As the publication date for The Reversal approached, Connelly was finishing his next book, a process he likens to “spinning plates.” The Fifth Witness, to be published in April, will be a Haller book. He's done being a prosecutor, Connelly says, but won't be going back to criminal defense either.

“With the down economy, public defenders are overburdened, and there are fewer customers for defense lawyers,” Connelly says. A former crime reporter for the Los Angeles Times and other newspapers, he's ripping Haller's new line of work from the headlines: foreclosures. “Of course, it leads him into a criminal thing.”

Connelly is hoping to have “bookend” novels next year, the second one a Bosch book. Because he has allowed the character to age in real time, Bosch is facing retirement in just a few years, and the author feels he still has stories left to tell about him.

Most of Connelly's books are set in Los Angeles, where he lived for many years and still spends much of his time. He and his family have lived in the bay area for almost a decade, but, he says, “I don't feel moved to write about it” — although a couple of the lawyers who serve as inspirations for Haller are friends who live here.

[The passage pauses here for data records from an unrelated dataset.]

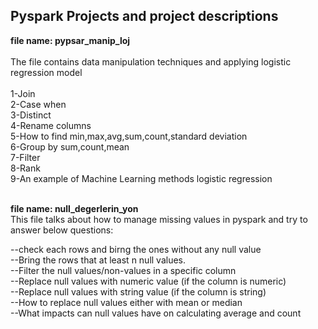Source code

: ## Pyspark Projects and project descriptions
**file name: pypsar_manip_loj**<br/>  
The file contains data manipulation techniques and applying logistic regression model<br/>  
1-Join<br/>
2-Case when<br/> 
3-Distinct<br/>
4-Rename columns<br/>
5-How to find min,max,avg,sum,count,standard deviation<br/> 
6-Group by sum,count,mean<br/> 
7-Filter<br/> 
8-Rank<br/> 
9-An example of Machine Learning methods logistic regression<br/><br/> 

**file name: null_degerlerin_yon**<br/>
This file talks about how to manage missing values in pyspark and try to answer below questions: <br/> 
  
--check each rows and birng the ones without any null value<br/>
--Bring the rows that at least n null values.<br/>
--Filter the null values/non-values in a specific column<br/> 
--Replace null values with numeric value (if the column is numeric)<br/>
--Replace null values with string value  (if the column is string)<br/>
--How to replace null values either with mean or median<br/>
--What impacts can null values have on calculating average and count<br/> 
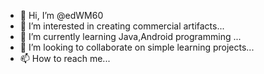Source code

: - 👋 Hi, I’m @edWM60
- 👀 I’m interested in creating commercial artifacts...
- 🌱 I’m currently learning Java,Android programming ...
- 💞️ I’m looking to collaborate on simple learning projects...
- 📫 How to reach me...

<!---
edWM60/edWM60 is a ✨ special ✨ repository because its `README.md` (this file) appears on your GitHub profile.
You can click the Preview link to take a look at your changes.
--->
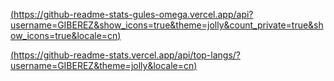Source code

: 
[(https://github-readme-stats-gules-omega.vercel.app/api?username=GIBEREZ&show_icons=true&theme=jolly&count_private=true&show_icons=true&locale=cn)](https://github.com/anuraghazra/github-readme-stats)

[(https://github-readme-stats.vercel.app/api/top-langs/?username=GIBEREZ&theme=jolly&locale=cn)](https://github.com/anuraghazra/github-readme-stats)

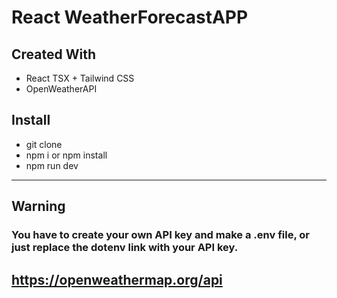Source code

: # React WeatherForecastAPP 

## Created With
- React TSX + Tailwind CSS  
- OpenWeatherAPI

## Install 
- git clone
- npm i or npm install
- npm run dev
---

## Warning

### You have to create your own API key and make a .env file, or just replace the dotenv link with your API key. <br/>
https://openweathermap.org/api
---

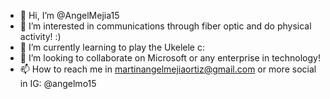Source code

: - 👋 Hi, I’m @AngelMejia15
- 👀 I’m interested in communications through fiber optic and do physical activity! :)
- 🌱 I’m currently learning to play the Ukelele c:
- 💞️ I’m looking to collaborate on Microsoft or any enterprise in technology!
- 📫 How to reach me in martinangelmejiaortiz@gmail.com or more social in IG: @angelmo15

<!---
AngelMejia15/AngelMejia15 is a ✨ special ✨ repository because its `README.md` (this file) appears on your GitHub profile.
You can click the Preview link to take a look at your changes.
--->
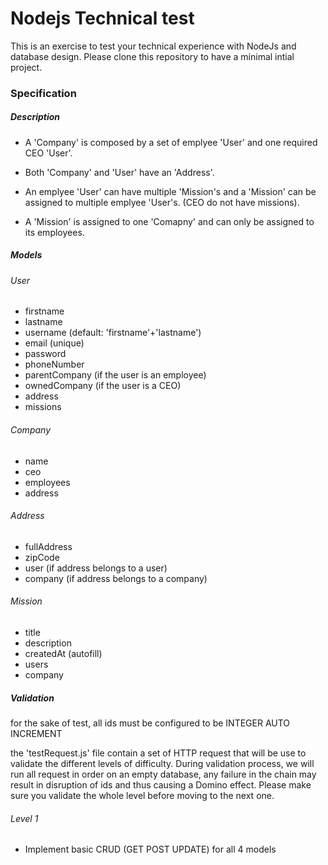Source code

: # Nodejs Technical test
This is an exercise to test your technical experience with NodeJs and database design.
Please clone this repository to have a minimal intial project.
### Specification
##### Description
- A 'Company' is composed by a set of emplyee 'User' and one required CEO 'User'.

- Both 'Company' and 'User' have an 'Address'.

- An emplyee 'User' can have  multiple 'Mission's and a 'Mission' can be assigned to multiple emplyee 'User's. (CEO do not have missions). 

- A 'Mission' is assigned to one 'Comapny' and can only be assigned to its employees.

##### Models
###### User
- firstname
- lastname
- username (default: 'firstname'+'lastname')
- email (unique)
- password
- phoneNumber
- parentCompany (if the user is an employee)
- ownedCompany (if the user is a CEO)
- address
- missions

###### Company

- name
- ceo
- employees
- address

###### Address

- fullAddress
- zipCode
- user (if address belongs to a user)
- company (if address belongs to a company)

###### Mission

- title
- description
- createdAt (autofill)
- users
- company

##### Validation
for the sake of test, all ids must be configured to be INTEGER AUTO INCREMENT

the 'testRequest.js' file contain a set of HTTP request that will be use to validate the different levels of difficulty.
During validation process, we will run all request in order on an empty database, any failure in the chain may result in disruption of ids and thus causing a Domino effect.
Please make sure you validate the whole level before moving to the next one.
###### Level 1
-  Implement basic CRUD (GET POST UPDATE) for all 4 models




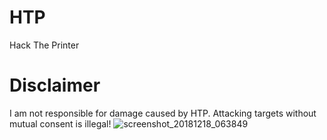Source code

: # HTP
Hack The Printer
# Disclaimer
I am not responsible for damage caused by HTP. Attacking targets without mutual consent is illegal!
![screenshot_20181218_063849](https://user-images.githubusercontent.com/32659320/50123475-6f2a4500-0293-11e9-894f-c55566172aea.png)
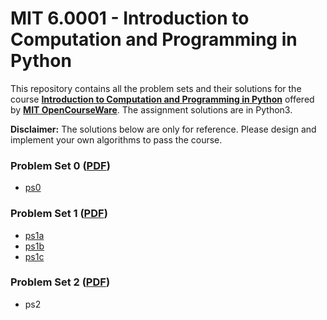 # MIT 6.0001 - Introduction to Computation and Programming in Python
This repository contains all the problem sets and their solutions for the course [__Introduction to Computation and Programming in Python__](https://ocw.mit.edu/courses/electrical-engineering-and-computer-science/6-0001-introduction-to-computer-science-and-programming-in-python-fall-2016/index.htm) offered by [__MIT OpenCourseWare__](https://ocw.mit.edu/). The assignment solutions are in Python3.

__Disclaimer:__ The solutions below are only for reference. Please design and implement your own algorithms to pass the course.

### Problem Set 0 ([PDF](https://github.com/murilogustineli/MIT-6.0001/blob/main/PDF-Problem-Sets/MIT6_0001F16_ProblemSet0.pdf))
- [ps0](https://github.com/murilogustineli/MIT-6.0001/blob/main/Problem-Sets/ps0.py)

### Problem Set 1 ([PDF](https://github.com/murilogustineli/MIT-6.0001/blob/main/PDF-Problem-Sets/MIT6_0001F16_ps1.pdf))
- [ps1a](https://github.com/murilogustineli/MIT-6.0001/blob/main/Problem-Sets/ps1a.py)
- [ps1b](https://github.com/murilogustineli/MIT-6.0001/blob/main/Problem-Sets/ps1b.py)
- [ps1c](https://github.com/murilogustineli/MIT-6.0001/blob/main/Problem-Sets/ps1c.py)

### Problem Set 2 ([PDF](https://github.com/murilogustineli/MIT-6.0001/blob/main/PDF-Problem-Sets/MIT6_0001F16_Pset2.pdf))
- ps2

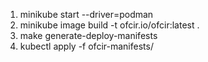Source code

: 1. minikube start --driver=podman
2. minikube image build -t ofcir.io/ofcir:latest .
3. make generate-deploy-manifests
4. kubectl apply -f ofcir-manifests/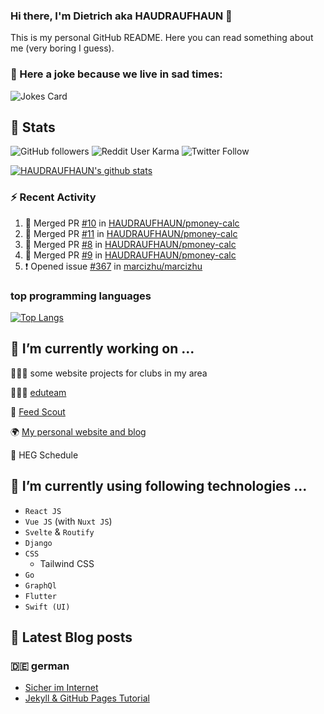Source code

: ### Hi there, I'm Dietrich aka HAUDRAUFHAUN 👋

This is my personal GitHub README. Here you can read something about me (very boring I guess).

### 🤡 Here a joke because we live in sad times:
![Jokes Card](https://readme-jokes.vercel.app/api)

## :rocket: Stats

 ![GitHub followers](https://img.shields.io/github/followers/HAUDRAUFHAUN?label=GitHub-Followers&logo=GitHub&style=for-the-badge) ![Reddit User Karma](https://img.shields.io/reddit/user-karma/combined/haudraufhaun?logo=reddit&style=for-the-badge) ![Twitter Follow](https://img.shields.io/twitter/follow/haudraufhaun1?color=%231da1f2&logo=twitter&logoColor=%231da1f2&style=for-the-badge)
  
[![HAUDRAUFHAUN's github stats](https://github-readme-stats.vercel.app/api?username=HAUDRAUFHAUN&show_icons=true&theme=dracula&hide_border=true)](https://github.com/anuraghazra/github-readme-stats)

### ⚡ Recent Activity

<!--START_SECTION:activity-->
1. 🎉 Merged PR [#10](https://github.com/HAUDRAUFHAUN/pmoney-calc/pull/10) in [HAUDRAUFHAUN/pmoney-calc](https://github.com/HAUDRAUFHAUN/pmoney-calc)
2. 🎉 Merged PR [#11](https://github.com/HAUDRAUFHAUN/pmoney-calc/pull/11) in [HAUDRAUFHAUN/pmoney-calc](https://github.com/HAUDRAUFHAUN/pmoney-calc)
3. 🎉 Merged PR [#8](https://github.com/HAUDRAUFHAUN/pmoney-calc/pull/8) in [HAUDRAUFHAUN/pmoney-calc](https://github.com/HAUDRAUFHAUN/pmoney-calc)
4. 🎉 Merged PR [#9](https://github.com/HAUDRAUFHAUN/pmoney-calc/pull/9) in [HAUDRAUFHAUN/pmoney-calc](https://github.com/HAUDRAUFHAUN/pmoney-calc)
5. ❗️ Opened issue [#367](https://github.com/marcizhu/marcizhu/issues/367) in [marcizhu/marcizhu](https://github.com/marcizhu/marcizhu)
<!--END_SECTION:activity-->

### top programming languages
[![Top Langs](https://github-readme-stats.vercel.app/api/top-langs/?username=HAUDRAUFHAUN&theme=dracula&hide_border=true)](https://github.com/anuraghazra/github-readme-stats)

## 🔭 I’m currently working on ...

👨🏻‍💼 some website projects for clubs in my area

👨🏻‍🏫 <a href="https://github.com/HAUDRAUFHAUN/eduteam">eduteam</a>

📰 [Feed Scout](https://github.com/HAUDRAUFHAUN/feed-scout)

🌍 <a href="https://haudraufhauns.vercel.app/">My personal website and blog</a>

🏫 HEG Schedule


## 🌱 I’m currently using following technologies ...

- `React JS` 
- `Vue JS` (with `Nuxt JS`)
- `Svelte` & `Routify`
- `Django`
- `CSS`
  - Tailwind CSS
- `Go`
- `GraphQl`
- `Flutter`
- `Swift (UI)`

## 📕 Latest Blog posts 

### 🇩🇪 german

<!-- BLOG-POST-LIST:START -->
- [Sicher im Internet](https://haudraufhauns.vercel.app/blog/sicher-im-internet)
- [Jekyll &amp; GitHub Pages Tutorial](https://haudraufhauns.vercel.app/blog/jekyll-tutorial/)
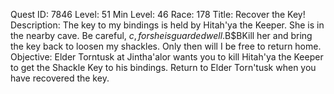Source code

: Quest ID: 7846
Level: 51
Min Level: 46
Race: 178
Title: Recover the Key!
Description: The key to my bindings is held by Hitah'ya the Keeper. She is in the nearby cave. Be careful, $c, for she is guarded well.$B$BKill her and bring the key back to loosen my shackles. Only then will I be free to return home.
Objective: Elder Torntusk at Jintha'alor wants you to kill Hitah'ya the Keeper to get the Shackle Key to his bindings. Return to Elder Torn'tusk when you have recovered the key.
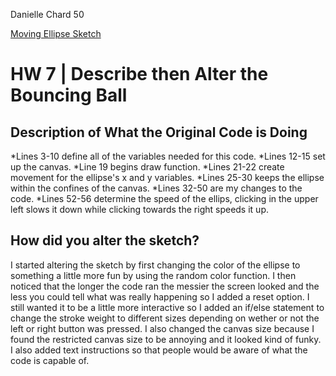Danielle Chard 50

[Moving Ellipse Sketch](https://daniellechard.github.io/120-work/HW-7/)


# HW 7 | Describe then Alter the Bouncing Ball

## Description of What the Original Code is Doing

*Lines 3-10 define all of the variables needed for this code.
*Lines 12-15 set up the canvas.
*Line 19 begins draw function.
*Lines 21-22 create movement for the ellipse's x and y variables.
*Lines 25-30 keeps the ellipse within the confines of the canvas.
*Lines 32-50 are my changes to the code.
*Lines 52-56 determine the speed of the ellips, clicking in the upper left slows it down while clicking towards the right speeds it up.

## How did you alter the sketch?
I started altering the sketch by first changing the color of the ellipse to something a little more fun by using the random color function.
I then noticed that the longer the code ran the messier the screen looked and the less you could tell what was really happening so I added a reset option. I still wanted it to be a little more interactive so I added an if/else statement to change the stroke weight to different sizes depending on wether or not the left or right button was pressed. I also changed the canvas size because I found the restricted canvas size to be annoying and it looked kind of funky. I also added text instructions so that people would be aware of what the code is capable of.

Although Bosch and Haller are very different characters, one thing they have in common that serves a pivotal role in The Reversal is fatherhood. In this book as in Connelly's last one, Nine Dragons, Bosch's young daughter, Maddie, is threatened with serious danger because of his work. This time, the same is true for Haller's daughter, Hayley.

Both girls are 14, about the same age as Connelly's daughter. Is that an example of writing about what scares you? “To get a connection to your characters,” he says, “you have to put them in a situation that you can feel yourself.

“And I wanted to put them in a situation where they would feel there were no rules — especially Bosch.”